→ DESCRIPTION OF THE TASK
Reproduce the lines below, changing every occurrence of "chart" to "plot" and leaving everything else as it is.

→ RAW DATA
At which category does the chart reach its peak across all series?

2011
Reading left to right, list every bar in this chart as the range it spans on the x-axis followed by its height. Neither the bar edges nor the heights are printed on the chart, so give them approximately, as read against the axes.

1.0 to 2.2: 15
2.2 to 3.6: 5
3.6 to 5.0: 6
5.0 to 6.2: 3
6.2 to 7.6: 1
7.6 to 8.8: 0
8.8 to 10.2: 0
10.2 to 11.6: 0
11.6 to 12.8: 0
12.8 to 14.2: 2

→ EXERCISE RESULT
At which category does the plot reach its peak across all series?

2011
Reading left to right, list every bar in this plot as the range it spans on the x-axis followed by its height. Neither the bar edges nor the heights are printed on the plot, so give them approximately, as read against the axes.

1.0 to 2.2: 15
2.2 to 3.6: 5
3.6 to 5.0: 6
5.0 to 6.2: 3
6.2 to 7.6: 1
7.6 to 8.8: 0
8.8 to 10.2: 0
10.2 to 11.6: 0
11.6 to 12.8: 0
12.8 to 14.2: 2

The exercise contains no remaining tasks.